Она подошла к брату вплотную, подняла свою птичью лапку и ласково царапнула его по щеке.
– Красавчик ты мой, – невнятно мяукнула она, будто кошка, и в глазах ведуньи мерцала отстраненная ласковость.
Эрнольву и раньше казалось в такие мгновения, что безумная сестра обращается не к нему, а к кому-то другому, кого видела в нем. Она и раньше, до «гнилой смерти», называла Эрнольва красавчиком, хотя он был вовсе не красивее Халльмунда. Колдунье даже не требовалось привыкать к новому лицу брата – она видела в человеке не внешнее и потому никакой перемены не заметила. Именно Эрнольву Тордис неизменно радовалась больше, чем всем прочим родичам.

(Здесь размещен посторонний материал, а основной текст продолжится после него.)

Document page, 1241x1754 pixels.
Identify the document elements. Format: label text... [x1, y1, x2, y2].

Хозяйка отошла с порога, гость шагнул в дом, оставив дверь открытой, и сел на свое обычное место, на край скамьи возле самой двери, где посветлее. Тордис, напротив, забилась в самый темный угол, но не велела закрыть дверь. Она знала, что люди предпочитают разговаривать при свете, и уважала странности своей родни.
– Я сегодня видел сон, – без предисловий начал Эрнольв, Тордис не любила, когда у нее засиживались подолгу. – Мне снился отвратительный мертвец с рогами, бродящий вокруг дома. Я подумал по дороге: наверное, это Халльмунд хочет подать мне какую-то весть из Хель. Наверное, эта весть не из самых добрых?

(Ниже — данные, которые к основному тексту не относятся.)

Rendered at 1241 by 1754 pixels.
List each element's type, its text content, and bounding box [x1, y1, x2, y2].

– А ты носишь рунный полумесяц? – спросила Тордис из своего угла.
Эрнольв кивнул:
– Ношу. Я хотел снять, но… он как-то не снялся.
Вытащив из-под рубахи амулет, Эрнольв покачал его на ладони, не снимая ремешка с шеи. Это было не самое внятное объяснение, но до помраченного рассудка Тордис невнятные доходили гораздо лучше. А эти слова оказались и самыми верными: Эрнольв не раз думал, что полумесяц пора снять, не раз брался за него и пробовал стянуть ремешок, но какая-то неясная сила удерживала его руки, какое-то темное внутреннее чувство мешало. Рассудку не удавалось убедить душу, что брат мертв и связь с ним больше не нужна, невозможна. Он все не верил. И вот – дождался.